Merger fine, but BSNL not out of the woods
The Union Cabinet’s decision to clear a nearly Rs 69,000 crore bailout package, albeit long delayed, for Bharat Sanchar Nigam Ltd (BSNL) and Mahanagar Telephone Nigam Ltd (MTNL) — two loss-making public sector telecom service providers — is a step in the right direction. After two failed attempts to merge MTNL with BSNL in the last 15 years, the government has finally bitten the bullet. MTNL — which was set up 14 years before BSNL in 1986 to cater to two metropolises, New Delhi and Mumbai, that ostensibly required better services than rest of India — has lost its relevance in view of mobile telephony and the internet revolution. Today, Indians living in both metropolises as well as small towns have access to the same content with same quality. The allocation of 4G spectrum to BSNL - though much delayed - could help it compete in a data-driven market, while a handsome voluntary retirement package for 1.9 lakh employees could reduce salary cost that eats away 77 per cent of its profits, leaving virtually nothing
for capital expenditure.
These decisions are positive for ailing BSNL and MTNL. However, the government should be under no illusion that BSNL would have achche din henceforth as the malaise in government-run companies runs deeper. Unless the management structure and work culture of BSNL are reformed, the state-owned telecom company cannot daydream of competing with the highly-focused private telecom trio — Jio, Airtel and Vodafone. Air India is a classic example of how a PSU, bogged down by bureaucratic shortcomings, could go bankrupt despite having the best of equipment — aircraft in case of Air India. BSNL too has been the victim of bureaucratic procedures that had put it at a disadvantage compared to the private companies. After the allocation of 3G, BSNL was still in the process of inviting tenders for telecom gear when the private companies were ready to roll out the service. The telecom PSU must jettison this kind of lethargic decision-making, if it wants to spare itself the ignominy of going to the government seeking a bailout once again. On its part, the government should allow functional autonomy to BSNL.

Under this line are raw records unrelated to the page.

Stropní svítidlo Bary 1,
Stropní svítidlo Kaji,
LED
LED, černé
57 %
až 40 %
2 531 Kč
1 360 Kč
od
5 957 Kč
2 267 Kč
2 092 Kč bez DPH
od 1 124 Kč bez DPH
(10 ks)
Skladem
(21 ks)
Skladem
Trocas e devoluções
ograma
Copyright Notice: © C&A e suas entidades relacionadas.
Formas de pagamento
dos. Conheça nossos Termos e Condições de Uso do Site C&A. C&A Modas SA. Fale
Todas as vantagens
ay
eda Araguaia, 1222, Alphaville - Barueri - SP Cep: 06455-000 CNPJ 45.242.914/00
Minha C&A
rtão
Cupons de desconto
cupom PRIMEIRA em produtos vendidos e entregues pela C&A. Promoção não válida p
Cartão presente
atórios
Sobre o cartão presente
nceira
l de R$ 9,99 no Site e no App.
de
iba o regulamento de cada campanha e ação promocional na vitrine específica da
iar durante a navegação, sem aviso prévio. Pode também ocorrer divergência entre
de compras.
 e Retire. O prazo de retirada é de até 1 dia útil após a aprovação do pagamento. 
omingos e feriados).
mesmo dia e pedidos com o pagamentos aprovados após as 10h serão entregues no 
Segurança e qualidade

Speaking about the issues behind cautious lending by government-owned banks, Nobel Laureate Abhijit Banerjee has recently claimed that public sector lenders are scared of the Central Vigilance Commission (CVC). While the mandate of the CVC to control corruption in government-run organisations is important, the government should not lose its sight of the fact that most PSUs - BSNL included — are functioning in a competitive market and not a monopoly. The processes must be, therefore, suitably changed to make them competitive.

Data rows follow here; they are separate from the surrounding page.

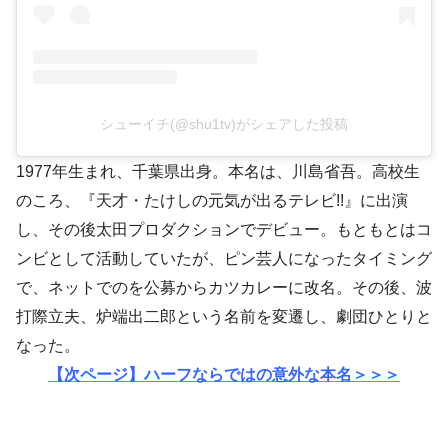
シューイチ(@shu1tv)がシェアした投稿
1977年生まれ、千葉県出身。本名は、川島省吾。高校生
のころ、『天才・たけしの元気が出るテレビ!!』に出演
し、その後太田プロダクションでデビュー。もともとはコ
ンビとして活動していたが、ピン芸人になったタイミング
で、ネットでのを公募からカツカレーに改名。その後、波
打際立夫、炉端出二郎という名前を変遷し、劇団ひとりと
なった。
【次ページ】ハーフならではの意外な本名＞＞＞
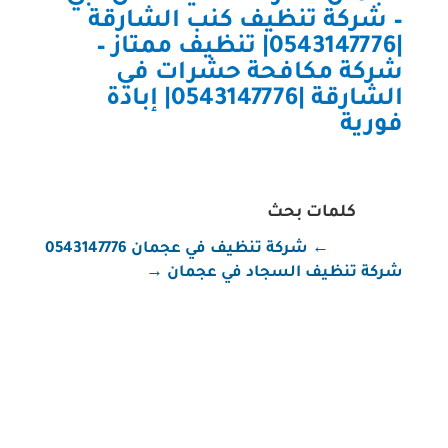
–
شركة تنظيف كنب الشارقة
|0543147776| تنظيف ممتاز
–
شركة مكافحة حشرات في
الشارقة |0543147776| إبادة
فورية
كلمات بحث
←
شركة تنظيف في عجمان 0543147776
شركة تنظيف السجاد في عجمان
→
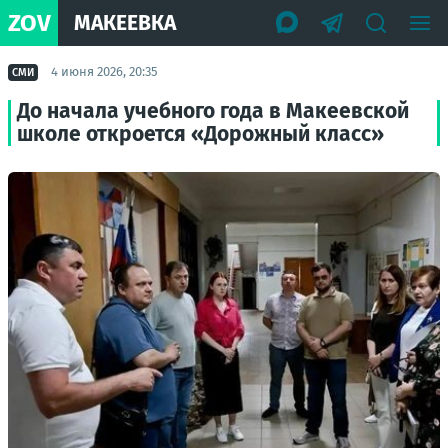
ZOV
МАКЕЕВКА
4 июня 2026, 20:35
СМИ
До начала учебного года в Макеевской
школе откроется «Дорожный класс»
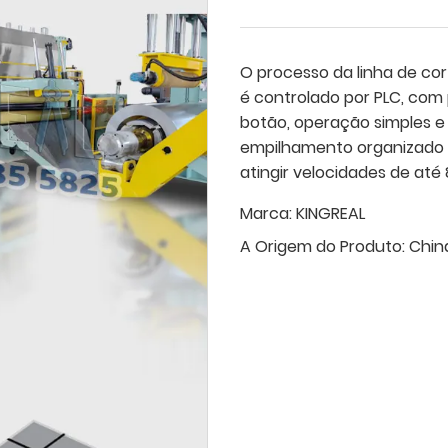
O processo da linha de co
é controlado por PLC, com
botão, operação simples e 
empilhamento organizado
atingir velocidades de até
Marca:
KINGREAL
A Origem do Produto:
Chin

For making BSNL market-ready, the government should hive off all the military-related services offered by the public sector telecom company into a new department under the defence ministry. Later, it should divest 51 per cent of its stake in BSNL and list it on stock exchanges. The government should fund all operations that BSNL undertakes to connect areas that are not served or underserved by private companies from the Universal Obligation Fund corpus. If the government lacks the will to take these steps, one should have no doubt that BSNL too would go the Air India way — if not now, a few years later.